1. Open PowerShell with Run as Administrator and run the following command to connect to Microsoft Office Online Service:PS C:\Users\Administrator> Connect-MsolService
2. Run the following command to connect to Skype Online Service:PS C:\Users\Administrator> Import-Module SkypeOnlineConnector PS C:\Users\Administrator> $userCredential = Get-Credential PS C:\Users\Administrator> $sfbSession = New-CsOnlineSession -Credential $userCredential PS C:\Users\Administrator> Import-PSSession $sfbSession
3. Run the following command to check the current status:PS C:\Users\Administrator> Get-CsOAuthConfiguration
4. If ClientAdalAuthOverride is Disallowed, fun the following command to change the setting:PS C:\Users\Administrator> Set-CsOAuthConfiguration -ClientAdalAuthOverride Allowed
5. Run the Get-CsOAuthConfiguration command to check the ClientAdalAuthOverride status again.

Configuration

To utilized the 2FA Service for O365/SAML service, you need to complete the following configurations:

1. Create directory connectors for token pack and Office 365 service. See Directory Connectors (2FA for VPN).
2. Create SAML connector for 2FA. See SAML Connector (2FA Service for O365/SAML).
3. Modify service instance. See Service Instance (2FA Service for O365/SAML).
4. Create token pack. See Token Pack (2FA Service for O365/SAML).

Directory Connectors (2FA Service for O365/SAML)

Directory connector is required by both token pack and Office 365 service. You can use the same directory for both the token pack and Office 365 service or create different connectors for the two. For how to create directory connector, see Creating Directory.

SAML Connector (2FA Service for O365/SAML)

SAML connector is the gateway that VCAG communicates with your organization Office 365 tenant. For how to create SAML connector, see Creating SAML Connector.

Service Instance (2FA Service for O365/SAML)

To deploy the 2FA Service for O365/SAML service, you need to modify the respective service to link to the directory connectors and SAML connector that you created in the previous steps. For how to modify services, see Modifying Services.

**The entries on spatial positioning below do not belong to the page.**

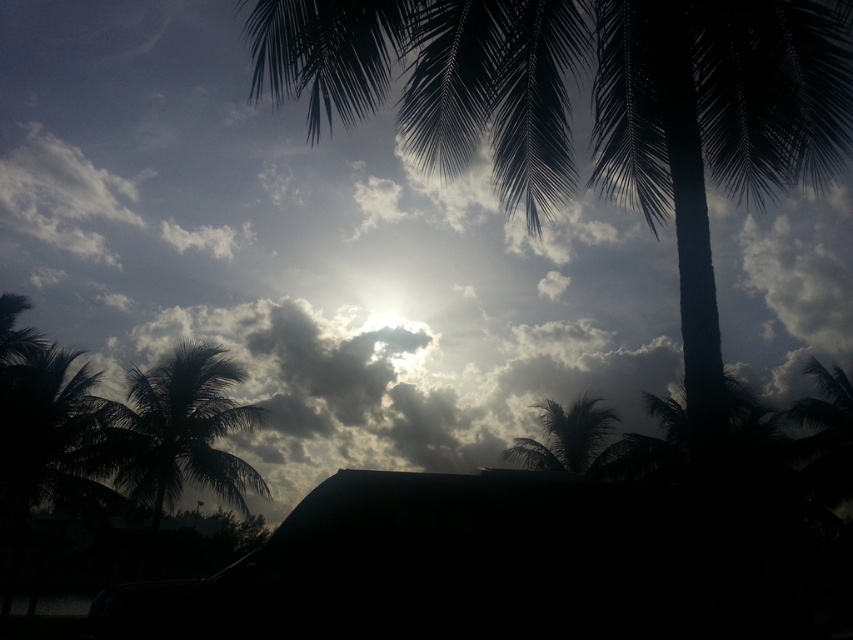
You are a bird flying over the tropical scene. You want to land on the tallest tree to rest. Which tree should you choose between the silhouette leafy tree at center and the silhouette leafy palm at left?

The silhouette leafy palm at left is taller than the silhouette leafy tree at center, so you should choose the silhouette leafy palm at left to land on.

You are an artist trying to paint the tropical scene. You want to ensure the silhouette leafy tree at center and the silky green palm tree at center are proportionally accurate. Which tree should you draw smaller in your painting?

The silhouette leafy tree at center should be drawn smaller than the silky green palm tree at center because the silhouette leafy tree at center has a smaller size compared to silky green palm tree at center.

You are standing in the tropical scene and want to place a small flag at each of the two points marked in the image. The first point is at coordinates point (189, 394) and the second is at point (566, 438). If you want to place the flag closer to your current position, which point should you choose?

You should choose point (189, 394) because it is closer to the camera than point (566, 438), meaning it is nearer to your current position.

Token Pack (2FA Service for O365/SAML)

You need to create a token pack and send to app users for onboarding and service activation. You need to create a token pack and link the primary directory connector and service instance that you have created in the previous step. See Creating Token Pack.

At this step, the service is ready. After your app user got onboard with the token pack you sent, they are ready to approve or reject login request to all services of Microsoft 365 services in both web browser, and desktop/mobile applications.